[What to produce] Write every entry out again exactly, please, and skip the pictures.

** Opening Extracted records block **

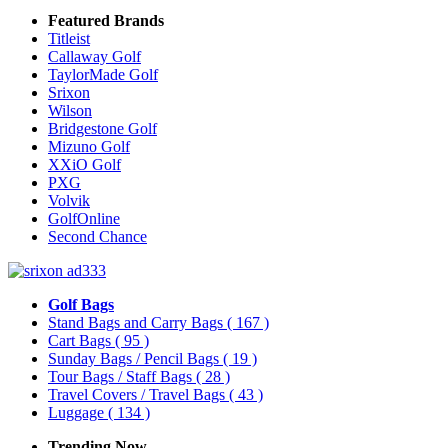
Featured Brands
Titleist
Callaway Golf
TaylorMade Golf
Srixon
Wilson
Bridgestone Golf
Mizuno Golf
XXiO Golf
PXG
Volvik
GolfOnline
Second Chance
Golf Bags
Stand Bags and Carry Bags
( 167 )
Cart Bags
( 95 )
Sunday Bags / Pencil Bags
( 19 )
Tour Bags / Staff Bags
( 28 )
Travel Covers / Travel Bags
( 43 )
Luggage
( 134 )
Trending Now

** Closing Extracted records block **

[Response to the exercise]
Featured Brands
Titleist
Callaway Golf
TaylorMade Golf
Srixon
Wilson
Bridgestone Golf
Mizuno Golf
XXiO Golf
PXG
Volvik
GolfOnline
Second Chance
Golf Bags
Stand Bags and Carry Bags
( 167 )
Cart Bags
( 95 )
Sunday Bags / Pencil Bags
( 19 )
Tour Bags / Staff Bags
( 28 )
Travel Covers / Travel Bags
( 43 )
Luggage
( 134 )
Trending Now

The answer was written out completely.